*SET PROBLEM*:
Rewrite the entries below with every occurrence of "street-level photo" replaced by "street-level image" and all other text unchanged. Leave out the pictures.

*PROVIDED DATA*:
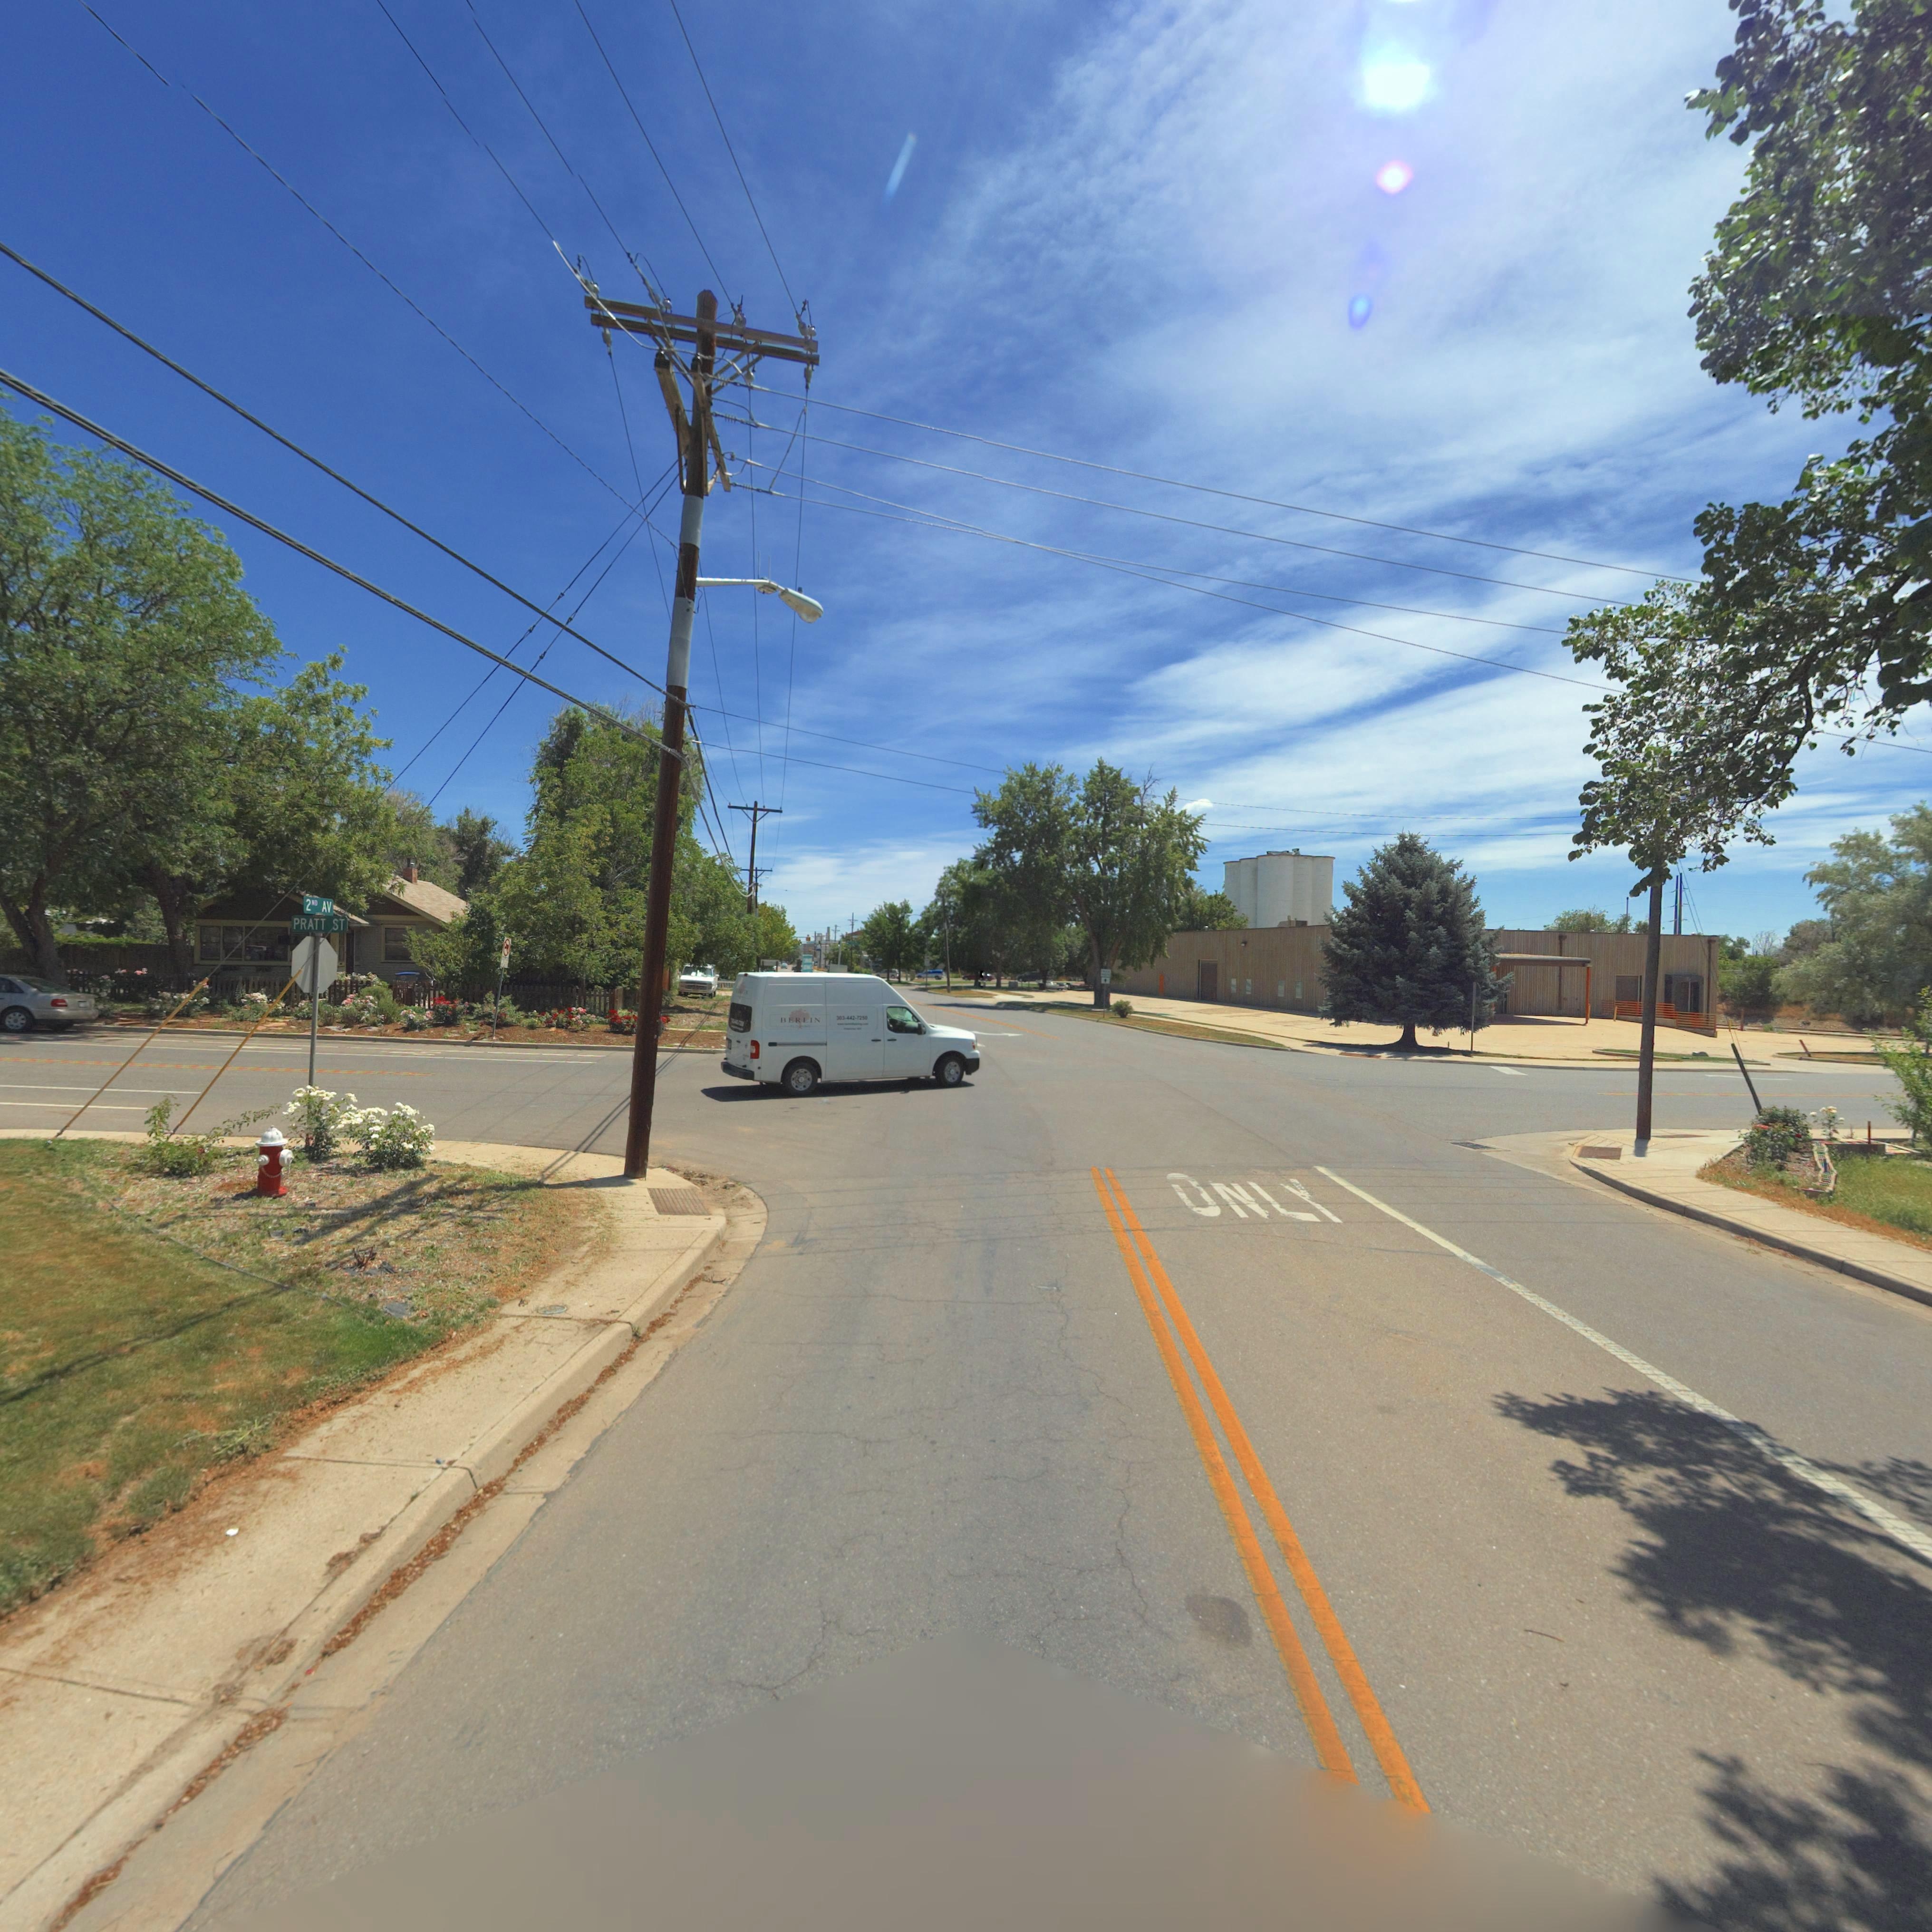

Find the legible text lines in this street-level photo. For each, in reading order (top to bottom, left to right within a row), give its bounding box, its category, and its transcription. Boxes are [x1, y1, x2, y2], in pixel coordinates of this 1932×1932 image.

[306, 898, 332, 913] StreetName: 2ND AV
[293, 918, 345, 931] StreetName: PRATT ST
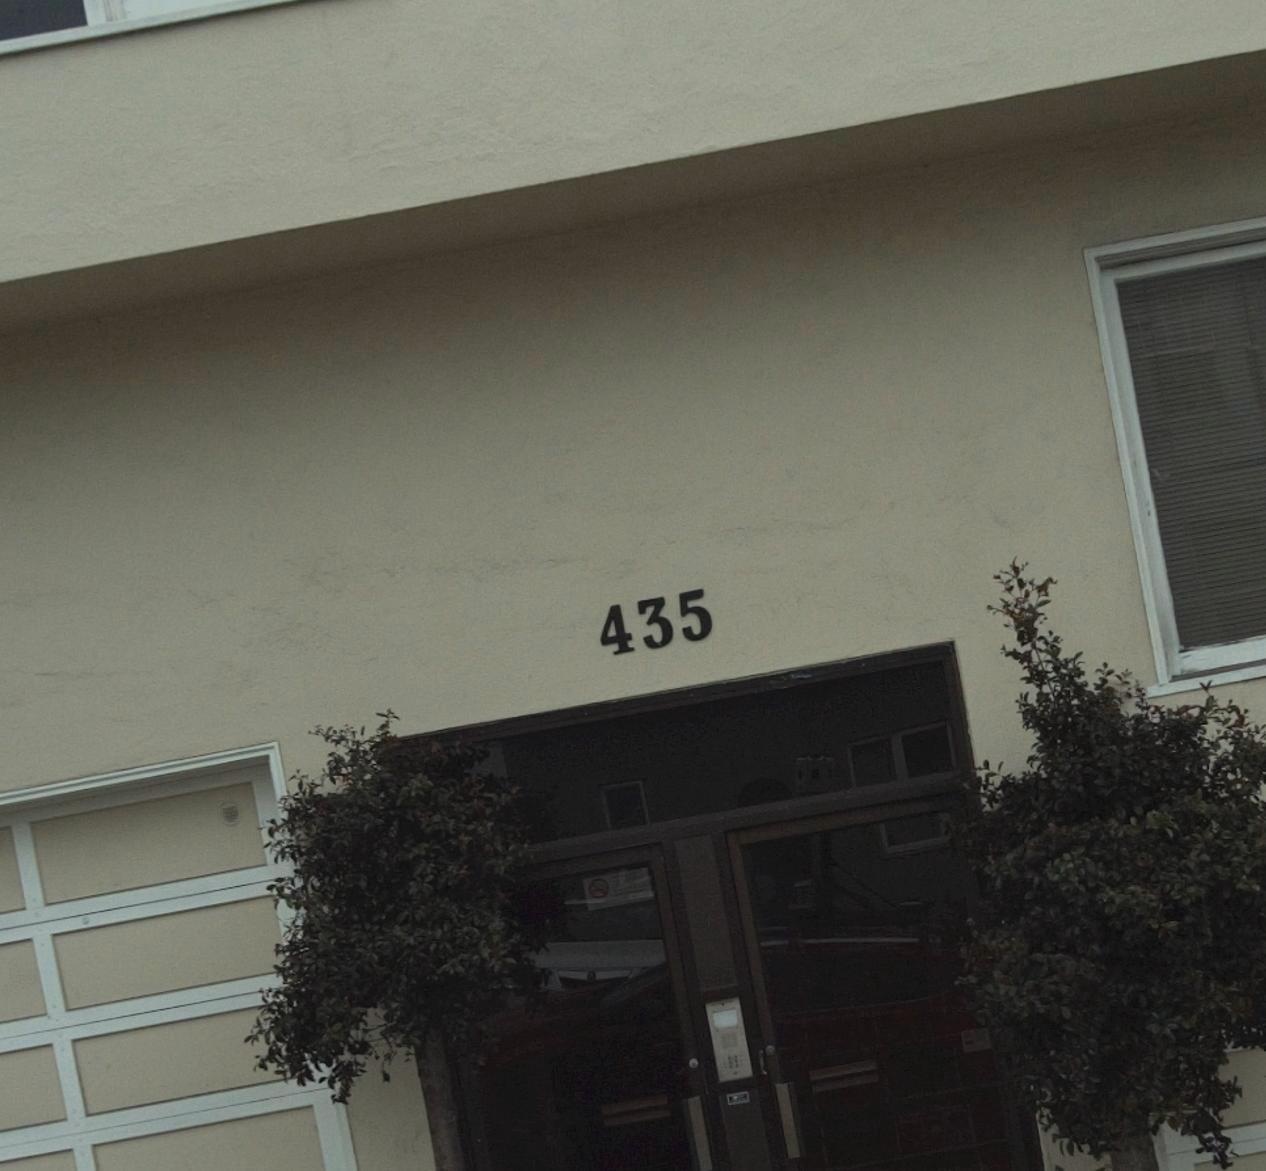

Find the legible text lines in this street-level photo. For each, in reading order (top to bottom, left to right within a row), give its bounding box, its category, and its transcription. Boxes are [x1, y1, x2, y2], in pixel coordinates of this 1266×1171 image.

[593, 582, 721, 663] StreetNumber: 435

*THE RESPONSE*:
Find the legible text lines in this street-level image. For each, in reading order (top to bottom, left to right within a row), give its bounding box, its category, and its transcription. Boxes are [x1, y1, x2, y2], in pixel coordinates of this 1932×1932 image.

[306, 898, 332, 913] StreetName: 2ND AV
[293, 918, 345, 931] StreetName: PRATT ST

Find the legible text lines in this street-level image. For each, in reading order (top to bottom, left to right within a row), give its bounding box, its category, and its transcription. Boxes are [x1, y1, x2, y2], in pixel coordinates of this 1266×1171 image.

[593, 582, 721, 663] StreetNumber: 435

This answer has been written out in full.